## Task inputs
▬▬▬▬▬▬

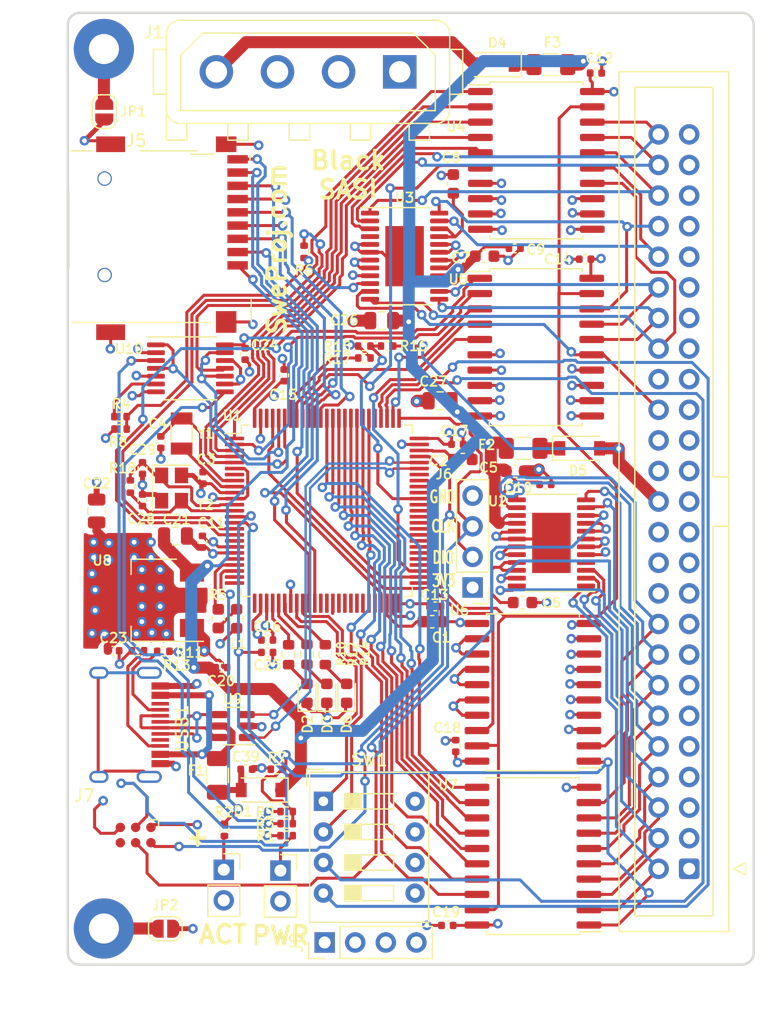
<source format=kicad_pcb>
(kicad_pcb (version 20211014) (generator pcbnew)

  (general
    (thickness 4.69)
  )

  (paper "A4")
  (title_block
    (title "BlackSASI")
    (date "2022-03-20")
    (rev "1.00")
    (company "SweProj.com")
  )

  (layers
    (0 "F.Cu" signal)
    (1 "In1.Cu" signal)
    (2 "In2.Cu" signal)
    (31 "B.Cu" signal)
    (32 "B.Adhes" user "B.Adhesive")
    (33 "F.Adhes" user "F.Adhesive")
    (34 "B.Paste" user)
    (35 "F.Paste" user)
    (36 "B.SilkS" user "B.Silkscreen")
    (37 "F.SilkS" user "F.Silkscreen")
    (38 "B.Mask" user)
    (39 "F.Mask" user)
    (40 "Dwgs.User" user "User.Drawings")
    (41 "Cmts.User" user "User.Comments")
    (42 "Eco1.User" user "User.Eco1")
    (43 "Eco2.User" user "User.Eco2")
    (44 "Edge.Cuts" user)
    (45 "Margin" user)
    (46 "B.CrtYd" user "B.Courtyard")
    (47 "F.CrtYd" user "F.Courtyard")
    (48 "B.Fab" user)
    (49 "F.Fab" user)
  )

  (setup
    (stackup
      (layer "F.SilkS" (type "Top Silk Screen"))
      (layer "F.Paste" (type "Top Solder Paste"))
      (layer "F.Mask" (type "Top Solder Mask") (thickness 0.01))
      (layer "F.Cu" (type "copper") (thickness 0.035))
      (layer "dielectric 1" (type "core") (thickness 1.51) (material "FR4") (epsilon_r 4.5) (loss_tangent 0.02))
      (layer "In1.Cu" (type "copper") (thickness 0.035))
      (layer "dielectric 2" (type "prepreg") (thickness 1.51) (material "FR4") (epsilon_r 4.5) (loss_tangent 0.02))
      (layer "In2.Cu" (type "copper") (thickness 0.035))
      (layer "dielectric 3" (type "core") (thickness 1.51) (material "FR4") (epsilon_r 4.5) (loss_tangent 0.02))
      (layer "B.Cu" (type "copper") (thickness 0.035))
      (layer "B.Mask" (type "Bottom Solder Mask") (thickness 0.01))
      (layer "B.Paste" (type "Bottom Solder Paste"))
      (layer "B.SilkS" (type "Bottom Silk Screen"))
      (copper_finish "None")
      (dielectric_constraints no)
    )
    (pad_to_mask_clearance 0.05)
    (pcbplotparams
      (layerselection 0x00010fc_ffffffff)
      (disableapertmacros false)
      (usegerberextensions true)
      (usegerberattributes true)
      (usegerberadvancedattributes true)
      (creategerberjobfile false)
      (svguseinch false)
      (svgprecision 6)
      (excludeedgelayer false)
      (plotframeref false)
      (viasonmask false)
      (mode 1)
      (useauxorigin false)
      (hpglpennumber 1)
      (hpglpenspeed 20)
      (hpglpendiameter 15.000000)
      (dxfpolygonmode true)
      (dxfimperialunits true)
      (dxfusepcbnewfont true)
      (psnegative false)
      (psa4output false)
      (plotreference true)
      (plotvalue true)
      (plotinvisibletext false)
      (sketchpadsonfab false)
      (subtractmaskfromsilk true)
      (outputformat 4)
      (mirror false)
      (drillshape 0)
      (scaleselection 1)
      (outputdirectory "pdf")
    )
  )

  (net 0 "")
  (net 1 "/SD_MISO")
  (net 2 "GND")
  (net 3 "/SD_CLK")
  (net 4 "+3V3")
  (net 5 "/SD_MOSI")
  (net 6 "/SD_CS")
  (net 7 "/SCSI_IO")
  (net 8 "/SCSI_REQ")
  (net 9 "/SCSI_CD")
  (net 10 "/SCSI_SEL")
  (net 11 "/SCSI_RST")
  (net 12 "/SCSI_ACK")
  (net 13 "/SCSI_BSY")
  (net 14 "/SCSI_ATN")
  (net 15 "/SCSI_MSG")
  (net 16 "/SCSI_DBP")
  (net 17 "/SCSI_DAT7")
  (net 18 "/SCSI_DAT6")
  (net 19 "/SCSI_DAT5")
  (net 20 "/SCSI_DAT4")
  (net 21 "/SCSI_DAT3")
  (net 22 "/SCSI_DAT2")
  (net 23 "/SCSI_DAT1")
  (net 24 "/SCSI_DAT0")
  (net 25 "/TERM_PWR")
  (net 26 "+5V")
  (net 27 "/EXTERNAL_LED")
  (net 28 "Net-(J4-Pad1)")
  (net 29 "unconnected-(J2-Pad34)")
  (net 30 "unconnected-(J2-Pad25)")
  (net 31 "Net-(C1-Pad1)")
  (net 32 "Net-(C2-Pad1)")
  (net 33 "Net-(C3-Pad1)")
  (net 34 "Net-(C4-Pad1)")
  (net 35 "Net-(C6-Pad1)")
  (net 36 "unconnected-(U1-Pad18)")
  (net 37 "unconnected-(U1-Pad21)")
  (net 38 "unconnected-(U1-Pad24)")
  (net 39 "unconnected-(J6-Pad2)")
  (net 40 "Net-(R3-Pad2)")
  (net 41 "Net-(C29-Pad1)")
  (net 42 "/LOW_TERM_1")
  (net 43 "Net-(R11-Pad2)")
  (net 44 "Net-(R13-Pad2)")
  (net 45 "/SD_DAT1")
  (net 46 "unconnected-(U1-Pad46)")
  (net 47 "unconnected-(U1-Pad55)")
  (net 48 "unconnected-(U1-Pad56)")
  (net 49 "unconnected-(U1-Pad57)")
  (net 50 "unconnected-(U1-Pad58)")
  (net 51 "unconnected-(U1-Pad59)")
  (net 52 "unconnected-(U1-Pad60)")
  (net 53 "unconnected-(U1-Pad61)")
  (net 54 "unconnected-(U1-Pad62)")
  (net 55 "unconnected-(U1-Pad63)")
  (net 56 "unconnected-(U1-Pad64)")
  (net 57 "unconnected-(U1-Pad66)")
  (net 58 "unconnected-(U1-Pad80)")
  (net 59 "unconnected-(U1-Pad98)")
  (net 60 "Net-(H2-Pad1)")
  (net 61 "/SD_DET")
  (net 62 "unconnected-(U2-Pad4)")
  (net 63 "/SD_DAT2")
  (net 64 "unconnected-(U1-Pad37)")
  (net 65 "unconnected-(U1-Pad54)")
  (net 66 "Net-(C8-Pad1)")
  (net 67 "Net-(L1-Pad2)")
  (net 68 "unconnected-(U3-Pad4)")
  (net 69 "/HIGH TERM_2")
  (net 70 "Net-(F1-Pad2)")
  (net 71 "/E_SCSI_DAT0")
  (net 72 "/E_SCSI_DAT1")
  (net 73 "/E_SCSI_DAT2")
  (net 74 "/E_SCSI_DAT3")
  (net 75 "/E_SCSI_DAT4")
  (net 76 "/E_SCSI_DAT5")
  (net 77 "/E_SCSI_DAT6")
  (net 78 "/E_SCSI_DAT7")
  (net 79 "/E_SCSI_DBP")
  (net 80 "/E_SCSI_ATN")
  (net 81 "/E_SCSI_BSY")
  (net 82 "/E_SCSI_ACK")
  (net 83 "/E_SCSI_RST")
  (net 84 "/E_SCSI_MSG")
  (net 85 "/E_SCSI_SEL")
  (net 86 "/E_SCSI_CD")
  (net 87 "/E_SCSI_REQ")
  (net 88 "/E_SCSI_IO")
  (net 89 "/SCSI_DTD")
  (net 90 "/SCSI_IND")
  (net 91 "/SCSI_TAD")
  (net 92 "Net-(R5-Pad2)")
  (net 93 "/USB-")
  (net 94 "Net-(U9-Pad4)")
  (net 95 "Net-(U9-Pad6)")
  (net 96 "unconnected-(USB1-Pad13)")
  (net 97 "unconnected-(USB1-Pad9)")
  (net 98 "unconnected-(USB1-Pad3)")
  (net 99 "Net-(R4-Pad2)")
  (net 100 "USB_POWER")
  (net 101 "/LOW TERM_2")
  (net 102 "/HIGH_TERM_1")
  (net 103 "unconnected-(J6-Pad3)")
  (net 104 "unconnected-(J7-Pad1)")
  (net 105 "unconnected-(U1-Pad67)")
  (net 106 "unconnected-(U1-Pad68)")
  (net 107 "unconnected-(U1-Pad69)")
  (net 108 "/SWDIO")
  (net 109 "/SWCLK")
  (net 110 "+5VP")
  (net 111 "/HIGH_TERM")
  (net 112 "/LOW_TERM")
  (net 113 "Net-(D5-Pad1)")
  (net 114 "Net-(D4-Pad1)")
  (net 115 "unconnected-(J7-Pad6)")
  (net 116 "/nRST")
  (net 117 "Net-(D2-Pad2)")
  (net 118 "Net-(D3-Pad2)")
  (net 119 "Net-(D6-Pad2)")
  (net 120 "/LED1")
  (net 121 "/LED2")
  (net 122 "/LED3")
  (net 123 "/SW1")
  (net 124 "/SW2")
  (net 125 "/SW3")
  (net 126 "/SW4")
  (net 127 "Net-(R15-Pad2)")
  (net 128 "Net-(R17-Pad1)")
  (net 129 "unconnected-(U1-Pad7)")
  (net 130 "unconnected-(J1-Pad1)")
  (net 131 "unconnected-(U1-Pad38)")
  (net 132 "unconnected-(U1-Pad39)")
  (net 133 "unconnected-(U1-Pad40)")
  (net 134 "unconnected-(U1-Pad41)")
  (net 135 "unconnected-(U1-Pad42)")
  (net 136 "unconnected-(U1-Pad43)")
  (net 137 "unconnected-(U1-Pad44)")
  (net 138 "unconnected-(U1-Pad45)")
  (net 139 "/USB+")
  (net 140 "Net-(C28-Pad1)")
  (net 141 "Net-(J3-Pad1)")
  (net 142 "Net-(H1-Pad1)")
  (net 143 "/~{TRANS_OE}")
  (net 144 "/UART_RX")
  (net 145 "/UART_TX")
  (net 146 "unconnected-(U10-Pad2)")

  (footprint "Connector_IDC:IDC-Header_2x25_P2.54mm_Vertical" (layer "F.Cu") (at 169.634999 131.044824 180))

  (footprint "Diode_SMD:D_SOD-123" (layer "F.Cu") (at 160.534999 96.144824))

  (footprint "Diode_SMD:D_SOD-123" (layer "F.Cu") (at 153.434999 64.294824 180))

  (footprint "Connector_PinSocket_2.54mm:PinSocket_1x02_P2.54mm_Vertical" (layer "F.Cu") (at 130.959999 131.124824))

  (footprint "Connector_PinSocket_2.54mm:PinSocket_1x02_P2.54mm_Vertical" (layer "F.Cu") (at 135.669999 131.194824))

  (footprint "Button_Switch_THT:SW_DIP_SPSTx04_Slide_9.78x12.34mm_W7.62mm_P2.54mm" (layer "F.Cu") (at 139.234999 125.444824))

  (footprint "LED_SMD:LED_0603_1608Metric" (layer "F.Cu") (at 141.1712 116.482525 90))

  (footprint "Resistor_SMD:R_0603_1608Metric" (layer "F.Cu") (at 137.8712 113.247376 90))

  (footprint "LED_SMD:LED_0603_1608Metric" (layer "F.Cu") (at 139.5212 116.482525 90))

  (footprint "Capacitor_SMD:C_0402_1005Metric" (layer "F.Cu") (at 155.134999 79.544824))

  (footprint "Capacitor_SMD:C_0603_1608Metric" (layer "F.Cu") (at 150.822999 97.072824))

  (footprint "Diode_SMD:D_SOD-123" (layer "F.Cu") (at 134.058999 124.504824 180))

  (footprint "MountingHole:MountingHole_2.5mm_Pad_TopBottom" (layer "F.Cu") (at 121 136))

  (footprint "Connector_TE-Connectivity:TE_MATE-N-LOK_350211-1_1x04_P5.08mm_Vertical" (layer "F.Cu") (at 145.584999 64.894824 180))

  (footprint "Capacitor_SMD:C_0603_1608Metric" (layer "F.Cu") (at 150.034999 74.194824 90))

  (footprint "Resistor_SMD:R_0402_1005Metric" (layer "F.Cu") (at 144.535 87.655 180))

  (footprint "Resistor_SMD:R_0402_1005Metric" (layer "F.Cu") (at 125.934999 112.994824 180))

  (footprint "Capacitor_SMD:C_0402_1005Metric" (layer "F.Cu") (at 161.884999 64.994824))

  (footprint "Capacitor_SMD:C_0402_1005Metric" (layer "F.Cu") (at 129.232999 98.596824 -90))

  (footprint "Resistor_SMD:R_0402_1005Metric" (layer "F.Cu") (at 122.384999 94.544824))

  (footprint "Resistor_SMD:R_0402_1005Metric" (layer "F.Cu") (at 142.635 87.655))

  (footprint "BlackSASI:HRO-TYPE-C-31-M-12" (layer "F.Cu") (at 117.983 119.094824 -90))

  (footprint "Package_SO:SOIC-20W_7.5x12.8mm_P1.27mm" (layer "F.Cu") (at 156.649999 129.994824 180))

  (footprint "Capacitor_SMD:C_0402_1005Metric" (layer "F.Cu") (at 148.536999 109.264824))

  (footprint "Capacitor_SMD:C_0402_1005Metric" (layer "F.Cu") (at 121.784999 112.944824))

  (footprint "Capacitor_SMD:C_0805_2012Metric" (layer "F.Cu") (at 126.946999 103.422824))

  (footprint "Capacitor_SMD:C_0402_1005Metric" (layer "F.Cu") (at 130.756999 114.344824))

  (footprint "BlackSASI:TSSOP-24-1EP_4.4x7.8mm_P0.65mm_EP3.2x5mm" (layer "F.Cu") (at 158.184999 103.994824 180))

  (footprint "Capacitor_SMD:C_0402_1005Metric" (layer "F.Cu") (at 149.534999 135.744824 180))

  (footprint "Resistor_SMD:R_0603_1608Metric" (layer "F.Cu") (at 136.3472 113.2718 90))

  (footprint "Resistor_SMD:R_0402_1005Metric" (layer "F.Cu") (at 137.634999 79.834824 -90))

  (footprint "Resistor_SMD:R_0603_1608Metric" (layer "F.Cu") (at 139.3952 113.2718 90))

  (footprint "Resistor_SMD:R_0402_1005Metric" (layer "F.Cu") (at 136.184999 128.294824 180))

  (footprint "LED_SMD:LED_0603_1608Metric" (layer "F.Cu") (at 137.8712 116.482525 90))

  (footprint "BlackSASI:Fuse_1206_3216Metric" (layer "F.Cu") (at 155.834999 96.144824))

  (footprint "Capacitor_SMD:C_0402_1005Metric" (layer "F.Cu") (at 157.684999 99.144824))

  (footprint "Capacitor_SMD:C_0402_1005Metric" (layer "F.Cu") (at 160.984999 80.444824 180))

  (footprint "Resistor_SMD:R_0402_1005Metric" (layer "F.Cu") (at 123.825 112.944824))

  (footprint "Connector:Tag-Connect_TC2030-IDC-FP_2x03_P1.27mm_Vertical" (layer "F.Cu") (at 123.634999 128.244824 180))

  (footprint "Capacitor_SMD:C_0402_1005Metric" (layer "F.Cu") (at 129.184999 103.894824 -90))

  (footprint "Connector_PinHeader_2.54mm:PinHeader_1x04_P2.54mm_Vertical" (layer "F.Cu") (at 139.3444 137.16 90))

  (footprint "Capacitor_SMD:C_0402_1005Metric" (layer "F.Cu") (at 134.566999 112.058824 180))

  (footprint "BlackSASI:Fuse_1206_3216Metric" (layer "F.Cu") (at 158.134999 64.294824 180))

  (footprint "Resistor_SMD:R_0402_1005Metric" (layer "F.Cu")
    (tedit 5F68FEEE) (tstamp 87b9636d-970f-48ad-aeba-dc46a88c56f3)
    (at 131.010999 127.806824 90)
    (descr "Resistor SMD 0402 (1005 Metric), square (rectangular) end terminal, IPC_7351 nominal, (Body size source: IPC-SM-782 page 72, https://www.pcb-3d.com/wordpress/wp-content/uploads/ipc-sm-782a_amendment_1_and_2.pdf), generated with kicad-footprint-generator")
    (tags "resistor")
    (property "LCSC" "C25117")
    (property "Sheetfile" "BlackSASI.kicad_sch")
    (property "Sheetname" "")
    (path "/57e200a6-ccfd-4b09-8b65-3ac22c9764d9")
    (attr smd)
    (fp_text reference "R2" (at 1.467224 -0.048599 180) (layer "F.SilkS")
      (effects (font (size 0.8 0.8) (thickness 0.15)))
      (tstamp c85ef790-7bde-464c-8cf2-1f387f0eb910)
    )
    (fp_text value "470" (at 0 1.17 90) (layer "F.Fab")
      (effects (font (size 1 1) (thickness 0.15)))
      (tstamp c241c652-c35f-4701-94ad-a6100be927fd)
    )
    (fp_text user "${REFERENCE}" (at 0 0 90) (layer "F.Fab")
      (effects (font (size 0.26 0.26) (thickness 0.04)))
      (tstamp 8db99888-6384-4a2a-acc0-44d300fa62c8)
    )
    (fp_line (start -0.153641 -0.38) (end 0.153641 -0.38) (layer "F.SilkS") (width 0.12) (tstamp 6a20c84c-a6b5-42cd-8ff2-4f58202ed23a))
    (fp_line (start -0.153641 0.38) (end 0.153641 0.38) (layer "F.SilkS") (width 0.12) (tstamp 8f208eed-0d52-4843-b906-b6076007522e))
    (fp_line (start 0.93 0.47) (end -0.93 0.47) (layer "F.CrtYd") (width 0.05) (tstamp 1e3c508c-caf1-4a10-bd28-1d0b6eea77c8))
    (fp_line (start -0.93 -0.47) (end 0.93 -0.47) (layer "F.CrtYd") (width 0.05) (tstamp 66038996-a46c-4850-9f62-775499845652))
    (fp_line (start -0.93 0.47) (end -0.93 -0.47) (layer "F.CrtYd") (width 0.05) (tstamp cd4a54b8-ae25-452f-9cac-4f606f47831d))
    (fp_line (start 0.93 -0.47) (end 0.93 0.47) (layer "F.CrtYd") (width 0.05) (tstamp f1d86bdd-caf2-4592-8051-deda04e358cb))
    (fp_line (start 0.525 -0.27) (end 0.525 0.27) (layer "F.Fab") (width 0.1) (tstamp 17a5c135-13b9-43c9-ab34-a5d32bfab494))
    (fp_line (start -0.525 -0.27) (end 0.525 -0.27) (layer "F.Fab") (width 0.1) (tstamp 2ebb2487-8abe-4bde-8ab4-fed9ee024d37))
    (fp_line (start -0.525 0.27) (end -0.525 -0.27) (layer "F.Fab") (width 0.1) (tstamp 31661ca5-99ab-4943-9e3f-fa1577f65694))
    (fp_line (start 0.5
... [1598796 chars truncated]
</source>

▬▬▬▬▬▬

## Aim of the task
Find every line in the records above that contains the word "source", and copy each one.

## Solution for this exercise
<source format=kicad_pcb>
    (descr "Resistor SMD 0402 (1005 Metric), square (rectangular) end terminal, IPC_7351 nominal, (Body size source: IPC-SM-782 page 72, https://www.pcb-3d.com/wordpress/wp-content/uploads/ipc-sm-782a_amendment_1_and_2.pdf), generated with kicad-footprint-generator")
</source>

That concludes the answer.